MU faculty did not invent the next Facebook during fiscal 2013.
They did better, some who benefited from the breakthroughs might say.
On May 1, the University of Missouri celebrated its entrepreneurial spirit through faculty inventions and business creations at a breakfast in the Reynolds Alumni Center’s Columns Room. Speaking at the event were Chancellor R. Bowen Loftin; Hank Foley, senior vice chancellor for research and graduate studies; and Steve Wyatt, vice provost for economic development.

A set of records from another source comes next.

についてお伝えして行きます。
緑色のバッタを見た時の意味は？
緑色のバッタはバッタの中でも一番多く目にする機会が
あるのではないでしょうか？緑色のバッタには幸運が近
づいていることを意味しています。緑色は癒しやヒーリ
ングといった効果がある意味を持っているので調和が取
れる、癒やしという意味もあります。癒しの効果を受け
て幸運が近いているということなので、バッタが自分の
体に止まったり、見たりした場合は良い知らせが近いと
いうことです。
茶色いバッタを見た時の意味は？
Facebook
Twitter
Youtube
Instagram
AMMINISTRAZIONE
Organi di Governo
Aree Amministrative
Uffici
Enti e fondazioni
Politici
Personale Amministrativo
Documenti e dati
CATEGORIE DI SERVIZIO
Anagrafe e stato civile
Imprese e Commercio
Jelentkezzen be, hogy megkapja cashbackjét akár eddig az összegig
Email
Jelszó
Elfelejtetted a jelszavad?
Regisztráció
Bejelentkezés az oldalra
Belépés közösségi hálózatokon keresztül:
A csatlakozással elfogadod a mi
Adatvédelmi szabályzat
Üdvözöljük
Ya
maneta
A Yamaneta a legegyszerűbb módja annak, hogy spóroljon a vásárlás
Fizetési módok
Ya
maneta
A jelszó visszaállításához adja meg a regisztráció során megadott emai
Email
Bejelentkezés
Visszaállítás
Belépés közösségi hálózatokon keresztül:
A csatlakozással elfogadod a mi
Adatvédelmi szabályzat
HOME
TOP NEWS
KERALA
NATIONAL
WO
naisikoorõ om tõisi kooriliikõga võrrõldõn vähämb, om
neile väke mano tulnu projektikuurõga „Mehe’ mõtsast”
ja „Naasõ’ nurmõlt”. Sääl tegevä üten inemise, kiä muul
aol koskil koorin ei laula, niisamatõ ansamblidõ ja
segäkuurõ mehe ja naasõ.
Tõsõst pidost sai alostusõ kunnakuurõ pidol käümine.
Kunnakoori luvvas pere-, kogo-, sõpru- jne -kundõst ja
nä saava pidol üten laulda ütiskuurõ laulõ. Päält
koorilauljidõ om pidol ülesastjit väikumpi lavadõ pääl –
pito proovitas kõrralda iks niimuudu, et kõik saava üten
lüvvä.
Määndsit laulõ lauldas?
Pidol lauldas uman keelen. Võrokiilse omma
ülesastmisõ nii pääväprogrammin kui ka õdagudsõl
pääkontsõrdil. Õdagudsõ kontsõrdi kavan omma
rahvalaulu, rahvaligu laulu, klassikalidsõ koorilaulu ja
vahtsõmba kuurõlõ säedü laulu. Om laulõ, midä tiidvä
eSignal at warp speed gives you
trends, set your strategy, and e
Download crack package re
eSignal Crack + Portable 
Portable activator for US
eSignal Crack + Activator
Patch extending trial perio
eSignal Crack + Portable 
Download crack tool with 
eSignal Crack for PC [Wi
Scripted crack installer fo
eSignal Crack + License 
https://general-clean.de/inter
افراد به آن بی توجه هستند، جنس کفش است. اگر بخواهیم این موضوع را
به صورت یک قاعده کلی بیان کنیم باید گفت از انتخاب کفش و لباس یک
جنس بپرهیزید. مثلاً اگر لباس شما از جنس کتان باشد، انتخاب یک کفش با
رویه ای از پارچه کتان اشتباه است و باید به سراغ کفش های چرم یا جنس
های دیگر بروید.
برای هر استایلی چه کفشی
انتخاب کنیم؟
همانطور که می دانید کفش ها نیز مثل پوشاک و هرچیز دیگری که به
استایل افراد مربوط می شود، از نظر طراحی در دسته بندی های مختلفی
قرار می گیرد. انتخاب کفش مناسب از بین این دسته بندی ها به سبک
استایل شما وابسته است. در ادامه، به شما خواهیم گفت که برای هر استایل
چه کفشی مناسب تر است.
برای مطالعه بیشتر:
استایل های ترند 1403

Celebrated at the breakfast were businesses using MU technologies and faculty responsible for 23 patents for inventions of novel devices and innovative methods in fiscal 2013.
“It’s pretty exciting to see what happens in the future,” Wyatt said of MU’s entrepreneurial spirit.
Patients needing an organ transplant might soon thank four MU professors in the Department of Physics and Astronomy for developing through cellular engineering a way to improve availability of human tissues and organs. The team filed the patent for the invention last year.
There are also a slew of MU technologies already on the market. An athlete who suffers a catastrophic cartilage tear in the knee might make a 100 percent recovery thanks to a faculty member’s invention that repairs damage to the meniscus.
A mother during a cesarean section undergoing complications that endanger her baby, but rectified by a fetal head device, might sing the praises of the two MU professors from the Department of Obstetrics, Gynecology and Women’s Health for indirectly saving her baby.